YOUR ASSIGNMENT
Your answer must consist of exactly the lines below, starting with the line with "(224, 1143) none" and going on through the line with "[890,254,933,266] [667,271,804,287] When", and nothing else.

INPUT
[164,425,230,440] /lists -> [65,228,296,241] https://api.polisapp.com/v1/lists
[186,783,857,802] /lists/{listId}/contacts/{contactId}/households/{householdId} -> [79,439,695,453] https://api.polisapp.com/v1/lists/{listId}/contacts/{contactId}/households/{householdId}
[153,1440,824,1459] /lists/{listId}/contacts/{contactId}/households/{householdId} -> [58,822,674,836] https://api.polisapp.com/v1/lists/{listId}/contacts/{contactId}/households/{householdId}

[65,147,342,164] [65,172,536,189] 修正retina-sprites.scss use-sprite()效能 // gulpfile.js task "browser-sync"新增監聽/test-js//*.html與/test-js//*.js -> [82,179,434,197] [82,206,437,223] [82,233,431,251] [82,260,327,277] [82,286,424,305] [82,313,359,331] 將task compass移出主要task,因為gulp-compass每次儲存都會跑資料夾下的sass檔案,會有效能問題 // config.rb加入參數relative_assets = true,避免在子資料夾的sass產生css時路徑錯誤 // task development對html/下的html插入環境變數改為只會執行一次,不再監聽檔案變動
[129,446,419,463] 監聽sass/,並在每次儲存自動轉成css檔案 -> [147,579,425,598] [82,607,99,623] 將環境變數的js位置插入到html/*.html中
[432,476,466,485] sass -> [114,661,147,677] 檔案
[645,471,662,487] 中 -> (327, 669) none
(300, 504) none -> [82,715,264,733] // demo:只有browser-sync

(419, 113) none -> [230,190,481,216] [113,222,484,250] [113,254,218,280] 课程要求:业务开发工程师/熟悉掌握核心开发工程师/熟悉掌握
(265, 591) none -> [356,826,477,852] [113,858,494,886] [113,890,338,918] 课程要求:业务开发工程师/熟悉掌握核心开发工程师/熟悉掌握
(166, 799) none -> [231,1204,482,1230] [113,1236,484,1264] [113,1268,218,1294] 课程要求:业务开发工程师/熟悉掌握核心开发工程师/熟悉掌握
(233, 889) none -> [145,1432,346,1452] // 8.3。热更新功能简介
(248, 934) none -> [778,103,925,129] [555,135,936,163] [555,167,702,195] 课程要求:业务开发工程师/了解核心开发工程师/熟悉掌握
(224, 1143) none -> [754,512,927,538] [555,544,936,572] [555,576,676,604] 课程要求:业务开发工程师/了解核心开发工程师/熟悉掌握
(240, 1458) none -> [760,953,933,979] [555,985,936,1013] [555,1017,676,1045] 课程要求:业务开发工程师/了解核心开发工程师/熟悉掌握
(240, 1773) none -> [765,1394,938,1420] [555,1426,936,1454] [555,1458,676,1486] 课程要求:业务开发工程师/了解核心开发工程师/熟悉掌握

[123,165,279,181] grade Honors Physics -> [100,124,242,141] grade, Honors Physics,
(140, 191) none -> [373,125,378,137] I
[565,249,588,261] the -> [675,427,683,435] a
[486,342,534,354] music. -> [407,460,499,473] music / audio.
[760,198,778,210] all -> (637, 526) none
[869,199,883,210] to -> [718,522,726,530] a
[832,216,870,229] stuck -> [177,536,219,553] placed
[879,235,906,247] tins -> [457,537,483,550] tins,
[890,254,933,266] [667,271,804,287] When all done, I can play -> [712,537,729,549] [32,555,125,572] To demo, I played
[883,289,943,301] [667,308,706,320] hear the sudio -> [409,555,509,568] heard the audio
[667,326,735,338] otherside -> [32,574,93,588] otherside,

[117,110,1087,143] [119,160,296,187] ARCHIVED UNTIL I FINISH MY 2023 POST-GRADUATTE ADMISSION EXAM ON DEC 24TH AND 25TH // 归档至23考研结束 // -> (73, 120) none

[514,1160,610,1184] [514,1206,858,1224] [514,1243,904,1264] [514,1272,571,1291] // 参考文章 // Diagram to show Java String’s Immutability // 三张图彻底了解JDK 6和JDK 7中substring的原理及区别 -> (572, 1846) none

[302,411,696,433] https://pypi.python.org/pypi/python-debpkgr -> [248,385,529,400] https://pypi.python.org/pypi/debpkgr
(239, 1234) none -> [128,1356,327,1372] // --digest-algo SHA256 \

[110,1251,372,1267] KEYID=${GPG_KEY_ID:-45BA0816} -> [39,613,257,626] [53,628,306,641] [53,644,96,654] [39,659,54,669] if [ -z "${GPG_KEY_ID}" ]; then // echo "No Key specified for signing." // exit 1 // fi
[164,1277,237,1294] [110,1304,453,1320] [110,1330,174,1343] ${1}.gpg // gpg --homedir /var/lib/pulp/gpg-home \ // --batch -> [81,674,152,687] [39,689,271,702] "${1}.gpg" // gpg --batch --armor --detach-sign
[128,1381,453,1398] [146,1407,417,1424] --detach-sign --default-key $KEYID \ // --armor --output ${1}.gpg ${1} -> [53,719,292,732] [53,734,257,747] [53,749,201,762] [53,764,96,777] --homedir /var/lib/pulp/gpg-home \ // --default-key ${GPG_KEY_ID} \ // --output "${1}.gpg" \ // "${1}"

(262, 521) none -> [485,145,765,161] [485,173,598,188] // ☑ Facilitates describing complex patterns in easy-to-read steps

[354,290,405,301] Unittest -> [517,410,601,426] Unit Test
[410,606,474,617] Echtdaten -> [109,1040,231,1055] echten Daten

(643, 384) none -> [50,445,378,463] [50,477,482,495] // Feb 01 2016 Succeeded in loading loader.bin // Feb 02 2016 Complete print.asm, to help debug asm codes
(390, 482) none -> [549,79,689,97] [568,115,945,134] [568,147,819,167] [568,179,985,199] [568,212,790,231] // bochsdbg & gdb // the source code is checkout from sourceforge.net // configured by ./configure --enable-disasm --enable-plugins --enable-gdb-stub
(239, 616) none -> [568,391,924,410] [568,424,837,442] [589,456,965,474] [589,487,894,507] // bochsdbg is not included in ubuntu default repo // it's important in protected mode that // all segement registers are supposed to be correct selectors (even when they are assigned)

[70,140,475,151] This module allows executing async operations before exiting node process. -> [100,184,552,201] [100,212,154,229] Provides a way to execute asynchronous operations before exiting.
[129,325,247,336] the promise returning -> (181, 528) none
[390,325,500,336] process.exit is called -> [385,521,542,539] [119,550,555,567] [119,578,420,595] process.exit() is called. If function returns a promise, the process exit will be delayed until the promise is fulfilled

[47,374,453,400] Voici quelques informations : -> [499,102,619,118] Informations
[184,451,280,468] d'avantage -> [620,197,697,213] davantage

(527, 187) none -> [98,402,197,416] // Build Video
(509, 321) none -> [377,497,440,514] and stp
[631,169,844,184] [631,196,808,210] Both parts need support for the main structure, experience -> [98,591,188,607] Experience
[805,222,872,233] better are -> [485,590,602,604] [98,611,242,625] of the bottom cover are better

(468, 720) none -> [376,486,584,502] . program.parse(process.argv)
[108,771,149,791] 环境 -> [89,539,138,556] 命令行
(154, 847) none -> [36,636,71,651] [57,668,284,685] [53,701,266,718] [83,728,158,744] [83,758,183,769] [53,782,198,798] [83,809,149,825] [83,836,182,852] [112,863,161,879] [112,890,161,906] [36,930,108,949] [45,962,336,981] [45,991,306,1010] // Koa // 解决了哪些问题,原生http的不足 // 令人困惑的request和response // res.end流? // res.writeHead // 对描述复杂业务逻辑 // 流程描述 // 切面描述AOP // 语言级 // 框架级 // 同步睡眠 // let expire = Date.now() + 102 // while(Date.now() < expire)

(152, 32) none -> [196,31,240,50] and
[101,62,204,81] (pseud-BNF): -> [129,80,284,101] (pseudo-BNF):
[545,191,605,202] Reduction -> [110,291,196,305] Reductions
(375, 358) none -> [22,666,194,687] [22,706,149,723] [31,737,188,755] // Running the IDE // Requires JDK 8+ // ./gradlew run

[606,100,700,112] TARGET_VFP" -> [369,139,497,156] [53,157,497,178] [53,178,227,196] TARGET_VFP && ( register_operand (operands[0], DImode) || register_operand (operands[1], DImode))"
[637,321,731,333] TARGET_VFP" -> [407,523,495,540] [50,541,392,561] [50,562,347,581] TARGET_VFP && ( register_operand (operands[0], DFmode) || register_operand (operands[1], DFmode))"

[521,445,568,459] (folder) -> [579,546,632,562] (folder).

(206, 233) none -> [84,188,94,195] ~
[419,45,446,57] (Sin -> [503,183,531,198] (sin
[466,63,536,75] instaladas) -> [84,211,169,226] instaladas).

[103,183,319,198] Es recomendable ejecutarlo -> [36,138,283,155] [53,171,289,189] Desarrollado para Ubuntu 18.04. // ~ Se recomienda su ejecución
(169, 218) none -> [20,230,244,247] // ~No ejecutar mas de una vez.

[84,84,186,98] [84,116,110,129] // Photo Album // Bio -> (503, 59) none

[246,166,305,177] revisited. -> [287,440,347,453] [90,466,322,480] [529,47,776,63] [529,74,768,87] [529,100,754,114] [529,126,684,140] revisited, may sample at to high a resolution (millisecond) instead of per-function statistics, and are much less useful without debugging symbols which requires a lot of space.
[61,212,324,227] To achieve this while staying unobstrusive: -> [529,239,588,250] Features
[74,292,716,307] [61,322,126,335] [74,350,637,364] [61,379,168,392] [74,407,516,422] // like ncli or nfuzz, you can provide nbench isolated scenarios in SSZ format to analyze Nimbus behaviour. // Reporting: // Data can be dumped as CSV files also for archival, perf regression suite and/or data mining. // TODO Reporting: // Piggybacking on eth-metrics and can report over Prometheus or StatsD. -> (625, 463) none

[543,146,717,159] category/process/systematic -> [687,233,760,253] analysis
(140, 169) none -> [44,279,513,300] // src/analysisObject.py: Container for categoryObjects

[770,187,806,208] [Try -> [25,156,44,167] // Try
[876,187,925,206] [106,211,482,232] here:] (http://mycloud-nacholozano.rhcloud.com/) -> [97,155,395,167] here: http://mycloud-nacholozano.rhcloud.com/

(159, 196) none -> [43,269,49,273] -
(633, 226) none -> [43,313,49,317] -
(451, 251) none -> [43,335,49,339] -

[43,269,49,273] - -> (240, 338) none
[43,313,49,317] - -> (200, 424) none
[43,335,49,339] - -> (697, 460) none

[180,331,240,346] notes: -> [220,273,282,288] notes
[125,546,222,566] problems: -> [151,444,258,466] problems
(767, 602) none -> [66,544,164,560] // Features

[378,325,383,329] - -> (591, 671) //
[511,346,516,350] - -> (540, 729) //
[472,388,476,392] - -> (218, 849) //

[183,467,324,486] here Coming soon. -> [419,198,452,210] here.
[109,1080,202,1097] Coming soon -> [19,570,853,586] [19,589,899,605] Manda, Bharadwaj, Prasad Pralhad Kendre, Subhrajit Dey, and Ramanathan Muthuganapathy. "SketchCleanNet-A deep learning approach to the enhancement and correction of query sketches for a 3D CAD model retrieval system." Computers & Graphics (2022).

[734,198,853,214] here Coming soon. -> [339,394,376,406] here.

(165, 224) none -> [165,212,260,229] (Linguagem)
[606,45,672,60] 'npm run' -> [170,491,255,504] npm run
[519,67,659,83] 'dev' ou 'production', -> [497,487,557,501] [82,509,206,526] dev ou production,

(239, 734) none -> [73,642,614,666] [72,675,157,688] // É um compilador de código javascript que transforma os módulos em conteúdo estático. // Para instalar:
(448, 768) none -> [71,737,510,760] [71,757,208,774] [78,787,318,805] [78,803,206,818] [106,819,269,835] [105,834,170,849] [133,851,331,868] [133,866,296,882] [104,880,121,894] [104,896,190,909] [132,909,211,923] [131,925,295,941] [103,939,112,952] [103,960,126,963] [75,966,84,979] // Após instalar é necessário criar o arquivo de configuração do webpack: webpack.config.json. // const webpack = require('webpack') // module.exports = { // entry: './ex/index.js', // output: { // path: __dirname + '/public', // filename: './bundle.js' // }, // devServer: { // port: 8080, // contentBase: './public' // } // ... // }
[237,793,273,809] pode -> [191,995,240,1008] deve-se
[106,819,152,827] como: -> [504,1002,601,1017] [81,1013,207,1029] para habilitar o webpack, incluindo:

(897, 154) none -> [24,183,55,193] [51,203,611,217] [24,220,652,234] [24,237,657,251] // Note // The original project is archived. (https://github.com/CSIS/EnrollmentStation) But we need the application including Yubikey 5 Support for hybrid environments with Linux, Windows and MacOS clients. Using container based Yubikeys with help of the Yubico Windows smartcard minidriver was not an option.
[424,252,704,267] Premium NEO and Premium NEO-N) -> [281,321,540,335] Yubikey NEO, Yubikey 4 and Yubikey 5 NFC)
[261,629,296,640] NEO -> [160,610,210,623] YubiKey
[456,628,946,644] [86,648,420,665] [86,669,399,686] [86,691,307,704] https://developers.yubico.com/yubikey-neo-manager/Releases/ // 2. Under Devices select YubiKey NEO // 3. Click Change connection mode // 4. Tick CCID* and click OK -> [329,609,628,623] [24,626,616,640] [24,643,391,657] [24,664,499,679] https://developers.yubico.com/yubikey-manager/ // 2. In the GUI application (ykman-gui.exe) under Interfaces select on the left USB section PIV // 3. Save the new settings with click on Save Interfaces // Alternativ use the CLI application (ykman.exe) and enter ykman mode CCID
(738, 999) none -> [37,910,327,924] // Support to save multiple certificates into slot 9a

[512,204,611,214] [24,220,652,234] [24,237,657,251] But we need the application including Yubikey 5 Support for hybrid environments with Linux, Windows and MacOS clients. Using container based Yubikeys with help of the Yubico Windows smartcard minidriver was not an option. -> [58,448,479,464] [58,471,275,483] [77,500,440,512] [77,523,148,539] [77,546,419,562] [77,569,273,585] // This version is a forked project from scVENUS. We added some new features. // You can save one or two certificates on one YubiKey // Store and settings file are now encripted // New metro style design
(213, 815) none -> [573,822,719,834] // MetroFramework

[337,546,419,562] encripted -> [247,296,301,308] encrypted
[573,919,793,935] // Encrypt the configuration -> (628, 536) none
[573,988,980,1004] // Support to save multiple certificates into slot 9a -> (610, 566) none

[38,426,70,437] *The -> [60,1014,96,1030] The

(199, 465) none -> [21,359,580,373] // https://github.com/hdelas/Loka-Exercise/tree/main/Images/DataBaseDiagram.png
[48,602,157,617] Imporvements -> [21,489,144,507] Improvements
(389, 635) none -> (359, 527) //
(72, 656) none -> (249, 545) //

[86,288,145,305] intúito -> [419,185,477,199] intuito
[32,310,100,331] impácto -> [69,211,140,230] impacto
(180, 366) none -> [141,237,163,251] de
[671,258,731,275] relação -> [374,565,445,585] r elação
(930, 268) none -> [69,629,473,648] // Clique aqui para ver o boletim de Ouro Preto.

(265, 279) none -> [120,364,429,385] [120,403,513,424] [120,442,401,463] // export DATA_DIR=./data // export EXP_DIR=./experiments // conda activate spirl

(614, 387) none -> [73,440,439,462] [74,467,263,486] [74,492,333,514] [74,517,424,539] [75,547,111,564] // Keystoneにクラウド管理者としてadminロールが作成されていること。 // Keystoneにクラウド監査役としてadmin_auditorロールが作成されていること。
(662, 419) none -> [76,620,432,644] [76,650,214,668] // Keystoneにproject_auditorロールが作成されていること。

REPLY
(224, 1143) none -> [754,512,927,538] [555,544,936,572] [555,576,676,604] 课程要求:业务开发工程师/了解核心开发工程师/熟悉掌握
(240, 1458) none -> [760,953,933,979] [555,985,936,1013] [555,1017,676,1045] 课程要求:业务开发工程师/了解核心开发工程师/熟悉掌握
(240, 1773) none -> [765,1394,938,1420] [555,1426,936,1454] [555,1458,676,1486] 课程要求:业务开发工程师/了解核心开发工程师/熟悉掌握

[123,165,279,181] grade Honors Physics -> [100,124,242,141] grade, Honors Physics,
(140, 191) none -> [373,125,378,137] I
[565,249,588,261] the -> [675,427,683,435] a
[486,342,534,354] music. -> [407,460,499,473] music / audio.
[760,198,778,210] all -> (637, 526) none
[869,199,883,210] to -> [718,522,726,530] a
[832,216,870,229] stuck -> [177,536,219,553] placed
[879,235,906,247] tins -> [457,537,483,550] tins,
[890,254,933,266] [667,271,804,287] When all done, I can play -> [712,537,729,549] [32,555,125,572] To demo, I played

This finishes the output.